Zugegeben, auch mir fiel es heute früh nicht leicht, aus dem Bett zu kommen, doch dies hatte einen Grund. Nach einem gemütlichen Sontag mit guten Freunden und üppigem Essen entsann sich mein Magen nämlich seiner Verstimmung von neulich und raubte mir damit den Schlaf. Ich hatte also einen guten Grund, das Bett nicht verlassen zu wollen, aber unsere Kinder? Luise zum Beispiel. Springt die etwa aus dem Bett und jubelt: “Hach, was bin ich doch glücklich. Ich darf in die Schule gehen und keiner kann mir sagen, ich müsse zu lernen aufhören, einen alten Sack heiraten und so bald als möglich Kinder kriegen.”? Nein, die bleibt liegen und raunzt mich an: “Welcher Idiot hat überhaupt die Schule erfunden?” In diesem Ton geht es weiter: “Darf ich denn nie bei den Kätzchen sein?”, “Warum hast du mir nicht gesagt, wie spät es ist?”, “Wann bekomme ich denn endlich neue Schuhe?” und schliesslich, als sie realisiert, wie spät es geworden ist: “Du hast mich viel zu spät geweckt und jetzt komme ich zu spät. Nur wegen dir.”

Okay, Töchterchen, wir könnten jetzt natürlich darüber reden, wie lange ich neben deinem Bett gestanden habe, um dich zum Aufstehen zu motivieren, wie oft ich dich ermahnt habe, dich zu beeilen und wie viel Zeit du damit vertan hast, deinen Bruder zusammenzustauchen. Aber ich muss mich jetzt leider um den FeuerwehrRitterRömerPiraten kümmern, dem heute auch nicht nach Schule ist. Das könnte in dem Krach, den Luise veranstaltet, leicht untergehen, denn der Widerstand unseres Dritten kommt auf sehr leisen Sohlen daher. Fünfzehn Minuten Schmollen hinter der Kakaotasse, eine schier endlose Dusche, anziehen im Zeitlupentempo, halbherzige Suche nach dem Schulsack und schliesslich, als mir der Kragen platzt, lautes Geheul, so als hätte ich ihm gesagt, er sei ein Nichtsnutz aus dem nie etwas werde. Dabei habe ich ihn nur darauf hingewiesen, dass er sich jetzt wirklich beeilen muss. 

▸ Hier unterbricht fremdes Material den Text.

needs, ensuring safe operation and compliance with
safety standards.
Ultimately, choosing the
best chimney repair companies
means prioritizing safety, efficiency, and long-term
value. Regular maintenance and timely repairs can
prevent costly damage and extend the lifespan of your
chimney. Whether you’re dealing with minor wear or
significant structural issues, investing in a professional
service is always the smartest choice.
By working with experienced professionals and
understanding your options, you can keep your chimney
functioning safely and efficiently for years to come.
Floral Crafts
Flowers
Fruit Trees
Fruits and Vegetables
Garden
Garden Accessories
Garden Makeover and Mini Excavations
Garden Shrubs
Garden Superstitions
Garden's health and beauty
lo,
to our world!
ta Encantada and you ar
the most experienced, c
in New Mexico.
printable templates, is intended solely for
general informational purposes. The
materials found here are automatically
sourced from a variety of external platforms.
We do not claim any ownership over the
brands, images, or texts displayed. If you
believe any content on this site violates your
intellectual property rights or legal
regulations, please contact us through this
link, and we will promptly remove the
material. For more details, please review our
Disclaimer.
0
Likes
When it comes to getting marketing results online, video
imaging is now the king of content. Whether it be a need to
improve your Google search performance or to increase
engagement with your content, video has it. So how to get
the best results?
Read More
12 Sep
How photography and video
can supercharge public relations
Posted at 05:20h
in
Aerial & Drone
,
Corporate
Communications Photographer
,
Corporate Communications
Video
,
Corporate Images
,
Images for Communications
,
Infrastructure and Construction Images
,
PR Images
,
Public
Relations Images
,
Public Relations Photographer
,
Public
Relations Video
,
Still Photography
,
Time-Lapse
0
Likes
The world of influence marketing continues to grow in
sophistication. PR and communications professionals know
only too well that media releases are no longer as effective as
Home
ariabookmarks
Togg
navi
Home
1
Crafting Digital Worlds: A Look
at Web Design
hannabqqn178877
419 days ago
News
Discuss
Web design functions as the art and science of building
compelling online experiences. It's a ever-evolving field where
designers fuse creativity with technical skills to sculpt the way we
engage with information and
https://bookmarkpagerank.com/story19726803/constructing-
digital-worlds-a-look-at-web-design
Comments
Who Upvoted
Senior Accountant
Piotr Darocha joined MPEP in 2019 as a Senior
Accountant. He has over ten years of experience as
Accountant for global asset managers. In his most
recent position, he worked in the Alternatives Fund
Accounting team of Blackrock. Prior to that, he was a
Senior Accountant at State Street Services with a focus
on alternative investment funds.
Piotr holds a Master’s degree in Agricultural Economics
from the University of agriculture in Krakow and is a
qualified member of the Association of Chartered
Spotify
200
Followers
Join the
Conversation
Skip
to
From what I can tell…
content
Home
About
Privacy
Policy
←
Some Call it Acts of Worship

Mit dem Abrauschen von Luise und dem FeuerwehrRitterRömerPiraten ist der einfachere Teil der Montagmorgen-Routine abgeschlossen und die wahre Herausforderung beginnt: Das Prinzchen mit Bitten, Betteln und Zürnen dazu bringen, die Augen zu öffnen. Wenn die Augen endlich offen sind, dafür sorgen, dass er die dreissig Schritte von seinem Schlafzimmer in die Küche unter die Füsse nimmt. Am Küchentisch dann das Motivationsgeschwätz: “Trink deinen Kakao. Nimm doch noch etwas Granola dazu. Nein, der Kakao ist nicht zu heiss, der ist gerade richtig.” Das ganze Anziehdrama erspare ich meiner Leserschaft und sage dazu nur: Hätte ich am frühen Morgen die Aussicht auf vier Stunden singen, spielen, Geschichten hören, basteln, etc. und das im schönsten Kindergarten der Welt, ich würde im Morgengrauen vor der verschlossenen Türe warten, bis sie mich ins Paradies einlassen. Nun, das Prinzchen ist ganz offensichtlich noch zu jung, um so etwas zu schätzen und kommt deshalb erst im Kindergarten an, als die Kindergärtnerin die Türe bereits wieder geschlossen hat, um den Spätankömmlingen zu zeigen, dass sie eigentlich schon längst hätten da sein müssen. 

Der Zoowärter, der sich zeitgleich mit dem Prinzchen bereit macht, muss zwar nicht motiviert werden, dafür wollen seine Kleider auf allen Etagen unserer dreistöckigen Wohnung – und in der Waschküche – zusammengesucht werden. Da der Zoowärter dazu neigt, aus allen Kleidungsstücken das Schmutzigste auszuwählen und anzuziehen, muss für jedes Stück, das er anzieht, ein sauberer Ersatz her und den muss ich besorgen, sonst zieht er sich einfach den nächsten befleckten Pulli über. Treppen steigen ist also angesagt, sehr viel Treppen steigen. Und zwischendurch dafür sorgen, dass der Zoowärter nicht einschläft beim Anziehen. 

Auf diese Weise bringen es vier meiner fünf Kinder fertig, zu spät zur Schule zu kommen und mir den letzten Nerv zu rauben. Einzig Karlsson ist schon längst weg, pünktlich wie fast immer, denn ihm käme es nie in den Sinn, den frühen Morgen mit Trödeln und Gejammer zu vergeuden. Zum Glück auch, ich fühle so schon, als wäre ich neunzig Minuten lang durch knietiefe Melasse gewatet.